PROBLEM SET:
(a) Please transcribe the homeownership passage word for word, starting with "In fact, most" and going on through "in the process.".
(b) For each of these statements, decide whether the homeownership passage agrees, giving yes or no and quoting the passage's words that decide it. (i) Most chores needed to keep the home functional and comfortable take very little time. (ii) An official new homeowners' maintenance guide is easy to find. (iii) Only the interior of the home needs regular maintenance.

DOCUMENT SECTION:
If you’ve just purchased your new home, you already know that the upkeep and maintenance of that home are crucial if you want to enjoy your house and keep it both functional and attractive for many years to come.
But if you’re new to homeownership, what does this mean in practical terms? Just how do you get started devising a list of things you have to do to take the best care of your new home? After all, you’re likely going to be hard-pressed to find an “official” new homeowners’ maintenance guide to help you, but that doesn’t necessarily mean you have to figure all of this out on your own.
Getting Started with Your Homeowners Maintenance Checklist
As a homeowner, you will never again have a short to-do list, but this doesn’t mean that all of those tasks are going to take a long time to complete.
In fact, most of the chores you’ll need to perform to make sure your home is functional and comfortable take a very short amount of time to do, so you don’t have to dread taking a look at your to-do list.
Both the exterior and the interior of your home will need regular maintenance, but if you break your list down into specific tasks or particular areas of your home, it can make everything much easier on you.
Below are some tasks that are not only necessary for your home to look good, but they are imperative if you want your home to be in good condition so that you can keep it a long time.
Cosmetic chores are one thing, but these tasks help you keep your home in top-notch condition and can save you a lot of time and money in the process.

Pose landmark coordinates:
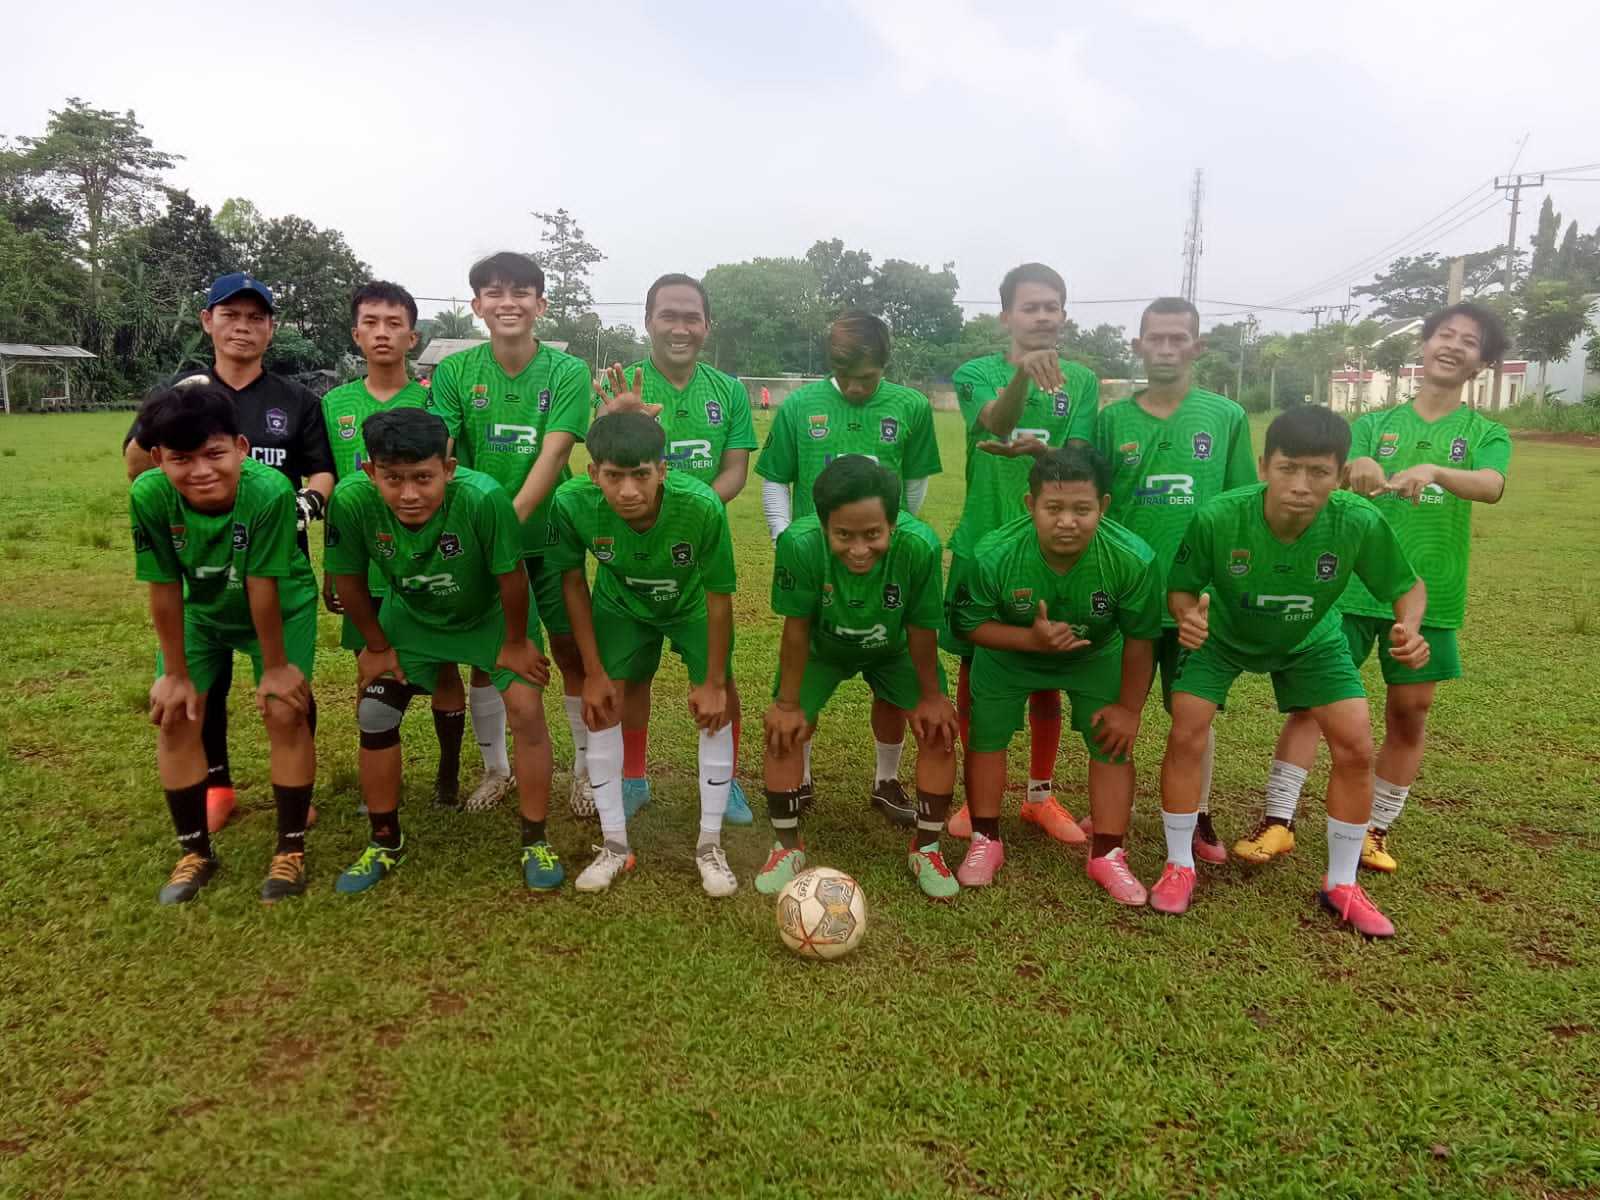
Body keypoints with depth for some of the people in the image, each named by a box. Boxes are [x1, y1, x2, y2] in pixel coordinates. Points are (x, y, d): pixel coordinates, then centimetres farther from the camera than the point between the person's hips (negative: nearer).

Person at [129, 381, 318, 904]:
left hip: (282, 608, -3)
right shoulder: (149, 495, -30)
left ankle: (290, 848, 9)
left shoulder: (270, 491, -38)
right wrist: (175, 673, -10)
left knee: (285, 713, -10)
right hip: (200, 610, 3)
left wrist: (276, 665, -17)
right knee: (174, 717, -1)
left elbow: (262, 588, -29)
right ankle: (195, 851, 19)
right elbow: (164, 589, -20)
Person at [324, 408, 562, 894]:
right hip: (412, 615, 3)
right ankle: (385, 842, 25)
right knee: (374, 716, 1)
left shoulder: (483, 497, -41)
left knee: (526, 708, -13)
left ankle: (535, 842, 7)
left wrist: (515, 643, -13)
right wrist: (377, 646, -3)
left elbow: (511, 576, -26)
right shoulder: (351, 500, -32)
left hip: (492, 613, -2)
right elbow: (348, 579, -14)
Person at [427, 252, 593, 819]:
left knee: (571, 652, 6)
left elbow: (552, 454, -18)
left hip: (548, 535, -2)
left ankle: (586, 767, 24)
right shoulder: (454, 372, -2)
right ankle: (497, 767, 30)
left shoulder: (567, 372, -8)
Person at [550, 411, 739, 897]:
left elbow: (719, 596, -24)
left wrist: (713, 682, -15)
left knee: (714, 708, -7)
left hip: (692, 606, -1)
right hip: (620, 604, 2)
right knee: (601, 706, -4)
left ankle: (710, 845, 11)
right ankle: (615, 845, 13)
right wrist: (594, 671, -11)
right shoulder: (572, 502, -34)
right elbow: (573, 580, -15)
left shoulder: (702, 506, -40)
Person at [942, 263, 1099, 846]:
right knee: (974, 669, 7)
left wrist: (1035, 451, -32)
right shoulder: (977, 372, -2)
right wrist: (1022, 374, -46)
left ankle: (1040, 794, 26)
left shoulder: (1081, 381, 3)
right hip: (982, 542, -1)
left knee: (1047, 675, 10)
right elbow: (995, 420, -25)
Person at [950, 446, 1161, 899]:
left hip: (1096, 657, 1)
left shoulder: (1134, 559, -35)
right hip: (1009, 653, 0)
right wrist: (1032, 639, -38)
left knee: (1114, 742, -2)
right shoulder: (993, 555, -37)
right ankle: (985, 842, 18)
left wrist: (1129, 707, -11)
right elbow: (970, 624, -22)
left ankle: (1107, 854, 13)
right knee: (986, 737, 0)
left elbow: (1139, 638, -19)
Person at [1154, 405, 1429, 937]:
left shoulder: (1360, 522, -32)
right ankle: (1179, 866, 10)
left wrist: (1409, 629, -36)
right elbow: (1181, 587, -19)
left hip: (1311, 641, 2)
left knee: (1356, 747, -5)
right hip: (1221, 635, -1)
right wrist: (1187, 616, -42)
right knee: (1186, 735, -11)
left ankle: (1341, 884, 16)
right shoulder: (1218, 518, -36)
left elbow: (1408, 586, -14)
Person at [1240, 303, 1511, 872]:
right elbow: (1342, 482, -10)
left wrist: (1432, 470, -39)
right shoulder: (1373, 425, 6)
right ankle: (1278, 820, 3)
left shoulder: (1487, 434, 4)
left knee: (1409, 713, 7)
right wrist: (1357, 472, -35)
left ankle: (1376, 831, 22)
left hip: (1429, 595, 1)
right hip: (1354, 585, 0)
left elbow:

TASK RESULTS:
(a)
In fact, most of the chores you’ll need to perform to make sure your home is functional and comfortable take a very short amount of time to do, so you don’t have to dread taking a look at your to-do list.
Both the exterior and the interior of your home will need regular maintenance, but if you break your list down into specific tasks or particular areas of your home, it can make everything much easier on you.
Below are some tasks that are not only necessary for your home to look good, but they are imperative if you want your home to be in good condition so that you can keep it a long time.
Cosmetic chores are one thing, but these tasks help you keep your home in top-notch condition and can save you a lot of time and money in the process.

(b)
(i) Yes: "most of the chores you’ll need to perform to make sure your home is functional and comfortable take a very short amount of time to do"
(ii) No: "you’re likely going to be hard-pressed to find an “official” new homeowners’ maintenance guide to help you"
(iii) No: "Both the exterior and the interior of your home will need regular maintenance"